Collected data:
'''
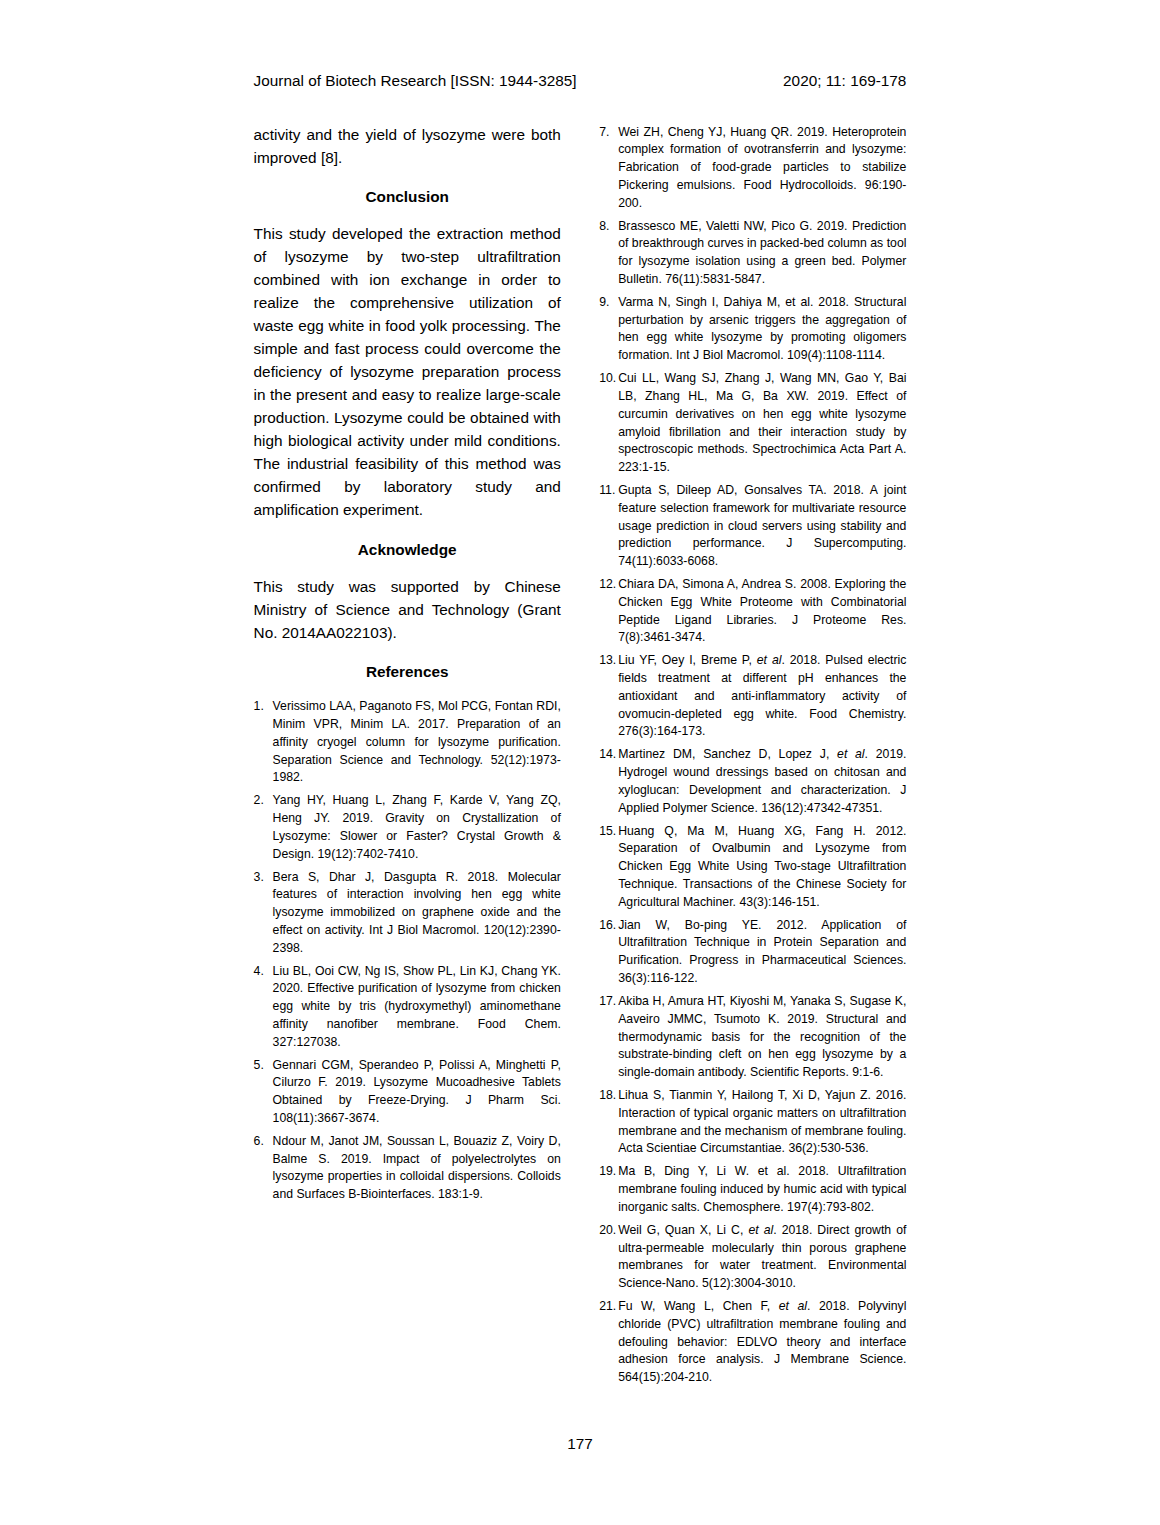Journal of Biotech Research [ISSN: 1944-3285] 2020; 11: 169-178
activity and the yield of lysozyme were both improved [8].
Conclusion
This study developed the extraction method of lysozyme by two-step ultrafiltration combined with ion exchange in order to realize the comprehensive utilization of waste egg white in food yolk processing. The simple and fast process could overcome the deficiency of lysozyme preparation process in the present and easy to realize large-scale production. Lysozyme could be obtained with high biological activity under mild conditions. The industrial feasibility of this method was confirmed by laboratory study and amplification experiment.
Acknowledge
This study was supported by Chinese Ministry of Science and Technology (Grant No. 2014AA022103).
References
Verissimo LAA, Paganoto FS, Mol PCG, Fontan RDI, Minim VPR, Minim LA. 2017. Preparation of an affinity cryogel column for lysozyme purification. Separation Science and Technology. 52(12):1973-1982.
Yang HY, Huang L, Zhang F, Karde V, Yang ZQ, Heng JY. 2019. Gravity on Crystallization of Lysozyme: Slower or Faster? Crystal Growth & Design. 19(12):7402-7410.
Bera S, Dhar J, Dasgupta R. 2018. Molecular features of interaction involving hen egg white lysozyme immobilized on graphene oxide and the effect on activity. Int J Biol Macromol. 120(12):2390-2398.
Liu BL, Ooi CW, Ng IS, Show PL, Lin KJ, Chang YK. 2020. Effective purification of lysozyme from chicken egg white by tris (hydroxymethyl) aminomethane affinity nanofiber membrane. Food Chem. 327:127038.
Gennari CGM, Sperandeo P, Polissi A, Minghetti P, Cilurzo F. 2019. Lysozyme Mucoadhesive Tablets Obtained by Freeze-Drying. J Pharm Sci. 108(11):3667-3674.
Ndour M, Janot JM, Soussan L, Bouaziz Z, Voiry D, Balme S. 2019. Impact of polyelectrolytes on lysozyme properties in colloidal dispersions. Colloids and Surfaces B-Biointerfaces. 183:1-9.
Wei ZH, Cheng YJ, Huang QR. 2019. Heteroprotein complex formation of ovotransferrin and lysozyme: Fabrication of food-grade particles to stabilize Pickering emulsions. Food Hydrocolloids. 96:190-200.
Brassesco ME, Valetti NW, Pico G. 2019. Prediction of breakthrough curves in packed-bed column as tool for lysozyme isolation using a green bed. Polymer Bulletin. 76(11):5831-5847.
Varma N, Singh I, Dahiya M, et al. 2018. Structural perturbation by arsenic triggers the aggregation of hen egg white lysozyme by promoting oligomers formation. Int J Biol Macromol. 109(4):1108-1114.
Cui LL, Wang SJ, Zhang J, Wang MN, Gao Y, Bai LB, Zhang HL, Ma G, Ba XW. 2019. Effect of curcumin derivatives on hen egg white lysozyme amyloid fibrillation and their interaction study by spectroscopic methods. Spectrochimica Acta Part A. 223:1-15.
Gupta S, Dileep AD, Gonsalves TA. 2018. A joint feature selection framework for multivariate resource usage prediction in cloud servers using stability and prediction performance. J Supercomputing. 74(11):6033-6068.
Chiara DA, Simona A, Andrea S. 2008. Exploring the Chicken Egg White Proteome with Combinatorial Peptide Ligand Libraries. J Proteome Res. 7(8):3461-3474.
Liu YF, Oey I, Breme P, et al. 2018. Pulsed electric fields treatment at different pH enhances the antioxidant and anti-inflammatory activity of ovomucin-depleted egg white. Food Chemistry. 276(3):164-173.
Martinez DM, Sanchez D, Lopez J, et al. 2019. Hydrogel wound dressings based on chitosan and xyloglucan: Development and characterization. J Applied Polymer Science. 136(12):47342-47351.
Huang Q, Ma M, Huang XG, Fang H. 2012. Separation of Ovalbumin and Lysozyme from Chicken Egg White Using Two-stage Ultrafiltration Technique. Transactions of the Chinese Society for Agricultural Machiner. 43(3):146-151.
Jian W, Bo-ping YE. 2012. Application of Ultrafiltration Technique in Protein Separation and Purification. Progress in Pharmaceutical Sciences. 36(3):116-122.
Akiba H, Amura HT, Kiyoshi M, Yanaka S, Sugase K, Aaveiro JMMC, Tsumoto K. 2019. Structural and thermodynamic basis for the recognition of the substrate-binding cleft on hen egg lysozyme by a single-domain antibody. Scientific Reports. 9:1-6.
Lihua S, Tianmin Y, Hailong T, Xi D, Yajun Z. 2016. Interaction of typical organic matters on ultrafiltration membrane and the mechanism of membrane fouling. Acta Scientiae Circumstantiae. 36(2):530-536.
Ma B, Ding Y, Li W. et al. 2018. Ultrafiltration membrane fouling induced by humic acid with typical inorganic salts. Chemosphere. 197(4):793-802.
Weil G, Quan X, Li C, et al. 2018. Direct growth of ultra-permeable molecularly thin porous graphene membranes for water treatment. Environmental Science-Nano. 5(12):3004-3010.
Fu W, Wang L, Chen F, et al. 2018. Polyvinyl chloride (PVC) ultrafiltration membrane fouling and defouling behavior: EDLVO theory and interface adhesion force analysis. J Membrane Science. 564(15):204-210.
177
'''
● Task instructions:
For the lines above, output exactly those from the line containing "Cui LL, Wang" through the line containing "Chiara DA, Simona", and skip the others.

● Solution to the problem:
Cui LL, Wang SJ, Zhang J, Wang MN, Gao Y, Bai LB, Zhang HL, Ma G, Ba XW. 2019. Effect of curcumin derivatives on hen egg white lysozyme amyloid fibrillation and their interaction study by spectroscopic methods. Spectrochimica Acta Part A. 223:1-15.
Gupta S, Dileep AD, Gonsalves TA. 2018. A joint feature selection framework for multivariate resource usage prediction in cloud servers using stability and prediction performance. J Supercomputing. 74(11):6033-6068.
Chiara DA, Simona A, Andrea S. 2008. Exploring the Chicken Egg White Proteome with Combinatorial Peptide Ligand Libraries. J Proteome Res. 7(8):3461-3474.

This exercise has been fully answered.